> _WHAT IS REQUIRED_:
Produce a verbatim copy of the data below that contains no pictures.

───── SOURCE RECORDS

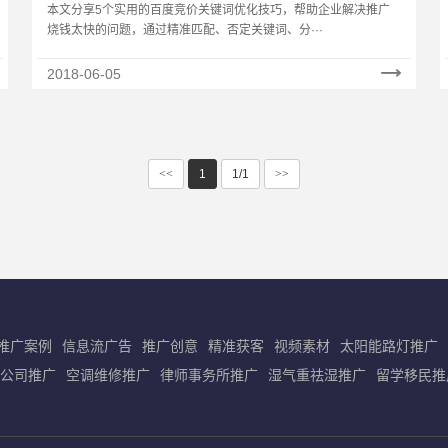
你省一半！
本文分享5个实用的百度竞价关键词优化技巧，帮助企业解决推广
烧钱太快的问题，通过精准匹配、否定关键词、分···
2018-06-05
<<
1
1/1
>>
推广案例
信息流广告
推广创意
精准获客
视频素材
太阳能路灯推广
公司推广
空调维修推广
律师事务所推广
湿气重祛湿推广
留学移民推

──────────

> _SOLVED EXERCISE_:
你省一半！
本文分享5个实用的百度竞价关键词优化技巧，帮助企业解决推广
烧钱太快的问题，通过精准匹配、否定关键词、分···
2018-06-05
<<
1
1/1
>>
推广案例
信息流广告
推广创意
精准获客
视频素材
太阳能路灯推广
公司推广
空调维修推广
律师事务所推广
湿气重祛湿推广
留学移民推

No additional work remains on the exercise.